Bonnell v. Jacobs

36 Wis. 59 | Wis. | 1874

Lyon, J.

The answer does not controvert any of the material allegations of the complaint, and hence it admits those allegations to be true. R. S., ch. 125, sec. 31 (Tay. Stats., 1444, § 33). Had no evidence been given in the case, the plaintiff would have been entitled, on the pleadings, to judgment for the sum demanded in the complaint. The issue which was tried was made upon the counterclaim of the defendant, and is entirely independent of the cause of action stated in the complaint. The affirmative of such issue was with the defendant. And it is very clear that he should have been allowed to open and close the argument to the jury. His right to do so is not affected by the fact that another issue was made by the reply. But we do not find it necessary to determine whether the refusal of the court to allow him that privilege or right was an error injurious to the defendant, and sufficient, under the circumstances of the case, to work a reversal of the judgment, for the reason that we think the record discloses another error which is necessarily fatal to the judgment.

The learned circuit judge instructed the jury (among other things) as follows : So if you find from the evidence in this case that there was any defect in the machine itself, it would have been the duty of the defendant in this case to give Mr. Bonnell notice that the furnace was defective and to come there and perfect it, or take it away within a reasonable time. If he did not give such notice, and kept it, he would be deemed in the law to have waived any claim for the defect.” To this instruction the defendant excepted.

The instruction is erroneous.

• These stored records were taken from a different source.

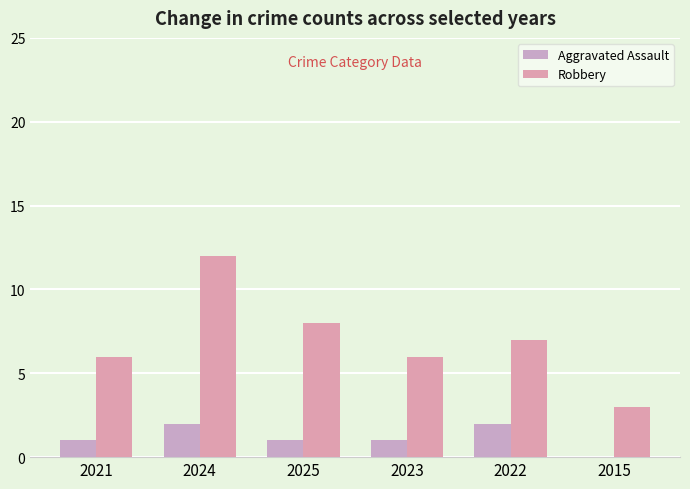

How many series are shown in this chart?

2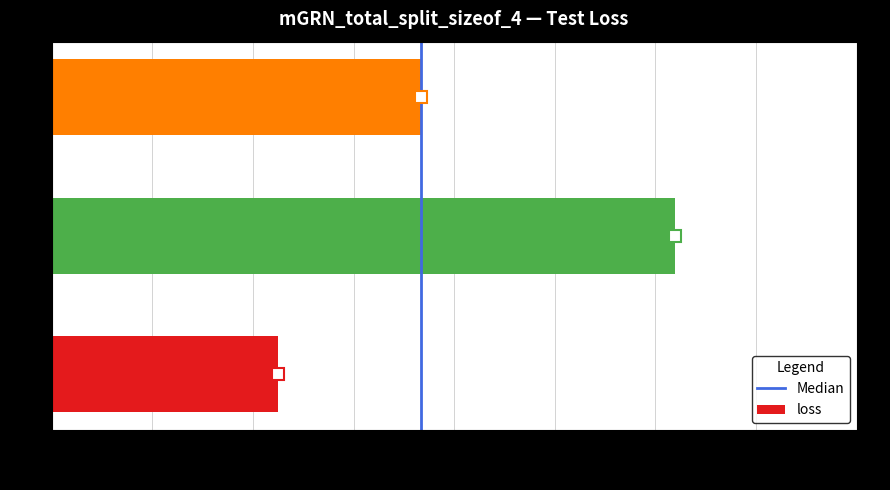

Which label corresponds to the largest value in the chart?

1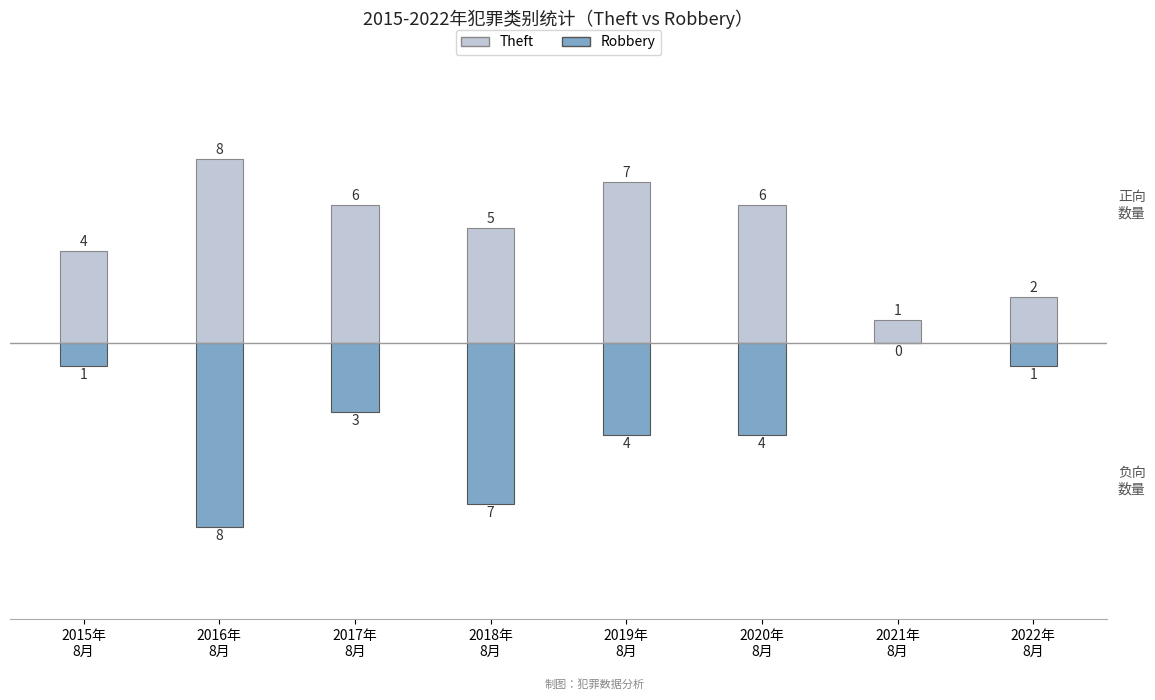

What is the spread (max minus min) of values at 2020年
8月?

10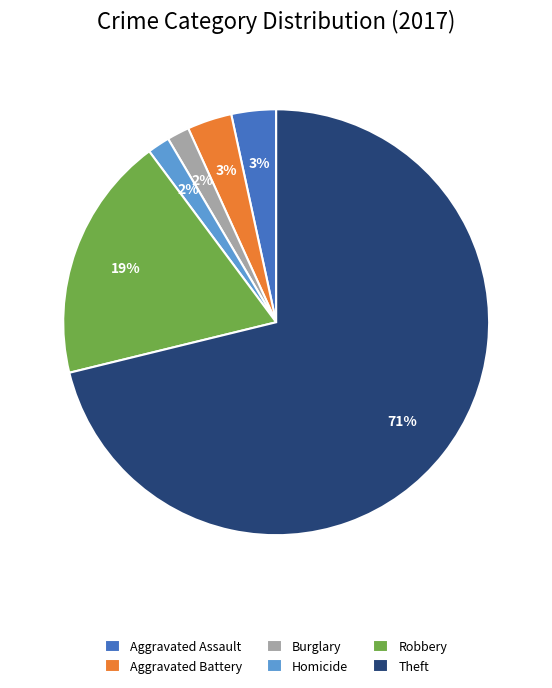

Is there a majority slice in this chart?

Yes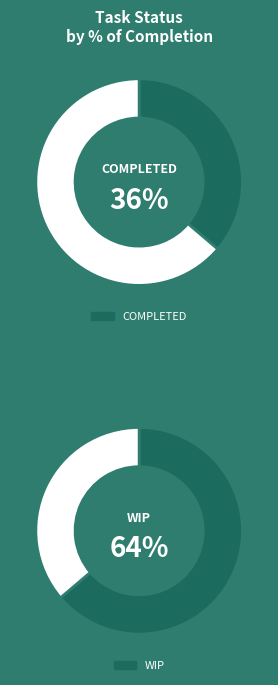

True or false: WIP accounts for 64% of the total.

True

The. law is well settled in this *63state, by repeated adjudications of this court, that “in case of a warranty, direct or implied, where the article purchased proves defective or unfit for the use intended, the purchaser may, without returning or offering to return it, and loithout notifying the vendor of its defects, bring his action for the recovery of damages, or, if sued for the price, may set up and have such damages allowed to him by way of recoupment from the sum stipulated to be paid.” Fisk v. Tank, 12 Wis., 302; Getty v. Rountree, 2 Pinney, 379 (2 Chand., 28); Ketchum v. Wells, 19 Wis., 75; Boothby v. Scales, 27 id. (626), 638. The rule thus established is conclusive of this case, and any discussion of it here is unnecessary, and would be quite unjustifiable.

By the Court. — The judgment is reversed, and a new trial awarded.